The task: When you reach the records below, repeat each one exactly as written.

Supplied data:
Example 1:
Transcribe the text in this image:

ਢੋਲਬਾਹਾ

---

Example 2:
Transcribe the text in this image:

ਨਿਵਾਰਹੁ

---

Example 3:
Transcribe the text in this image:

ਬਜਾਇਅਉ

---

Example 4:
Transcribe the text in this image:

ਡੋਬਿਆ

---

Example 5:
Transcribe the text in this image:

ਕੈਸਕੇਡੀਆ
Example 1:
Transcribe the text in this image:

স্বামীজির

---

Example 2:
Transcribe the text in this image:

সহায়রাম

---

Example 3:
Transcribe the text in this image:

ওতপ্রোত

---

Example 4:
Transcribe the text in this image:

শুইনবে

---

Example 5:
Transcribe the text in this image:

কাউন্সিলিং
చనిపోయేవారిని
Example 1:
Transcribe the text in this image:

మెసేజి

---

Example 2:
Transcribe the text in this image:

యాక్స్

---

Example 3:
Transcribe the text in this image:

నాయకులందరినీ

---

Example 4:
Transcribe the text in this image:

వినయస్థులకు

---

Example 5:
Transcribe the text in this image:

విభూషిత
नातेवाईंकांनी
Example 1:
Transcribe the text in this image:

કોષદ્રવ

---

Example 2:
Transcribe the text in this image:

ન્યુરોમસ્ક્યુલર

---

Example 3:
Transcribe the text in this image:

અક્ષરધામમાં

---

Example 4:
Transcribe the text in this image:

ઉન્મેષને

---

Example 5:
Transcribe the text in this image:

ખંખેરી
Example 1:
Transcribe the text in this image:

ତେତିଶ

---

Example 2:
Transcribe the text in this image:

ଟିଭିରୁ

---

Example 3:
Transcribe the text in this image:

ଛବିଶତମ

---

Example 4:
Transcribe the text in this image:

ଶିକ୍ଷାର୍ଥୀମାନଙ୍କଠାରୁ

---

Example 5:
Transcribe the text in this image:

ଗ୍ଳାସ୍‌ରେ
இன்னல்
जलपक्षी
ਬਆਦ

Exercise answer:
Example 1:
Transcribe the text in this image:

ਢੋਲਬਾਹਾ

---

Example 2:
Transcribe the text in this image:

ਨਿਵਾਰਹੁ

---

Example 3:
Transcribe the text in this image:

ਬਜਾਇਅਉ

---

Example 4:
Transcribe the text in this image:

ਡੋਬਿਆ

---

Example 5:
Transcribe the text in this image:

ਕੈਸਕੇਡੀਆ
Example 1:
Transcribe the text in this image:

স্বামীজির

---

Example 2:
Transcribe the text in this image:

সহায়রাম

---

Example 3:
Transcribe the text in this image:

ওতপ্রোত

---

Example 4:
Transcribe the text in this image:

শুইনবে

---

Example 5:
Transcribe the text in this image:

কাউন্সিলিং
చనిపోయేవారిని
Example 1:
Transcribe the text in this image:

మెసేజి

---

Example 2:
Transcribe the text in this image:

యాక్స్

---

Example 3:
Transcribe the text in this image:

నాయకులందరినీ

---

Example 4:
Transcribe the text in this image:

వినయస్థులకు

---

Example 5:
Transcribe the text in this image:

విభూషిత
नातेवाईंकांनी
Example 1:
Transcribe the text in this image:

કોષદ્રવ

---

Example 2:
Transcribe the text in this image:

ન્યુરોમસ્ક્યુલર

---

Example 3:
Transcribe the text in this image:

અક્ષરધામમાં

---

Example 4:
Transcribe the text in this image:

ઉન્મેષને

---

Example 5:
Transcribe the text in this image:

ખંખેરી
Example 1:
Transcribe the text in this image:

ତେତିଶ

---

Example 2:
Transcribe the text in this image:

ଟିଭିରୁ

---

Example 3:
Transcribe the text in this image:

ଛବିଶତମ

---

Example 4:
Transcribe the text in this image:

ଶିକ୍ଷାର୍ଥୀମାନଙ୍କଠାରୁ

---

Example 5:
Transcribe the text in this image:

ଗ୍ଳାସ୍‌ରେ
இன்னல்
जलपक्षी
ਬਆਦ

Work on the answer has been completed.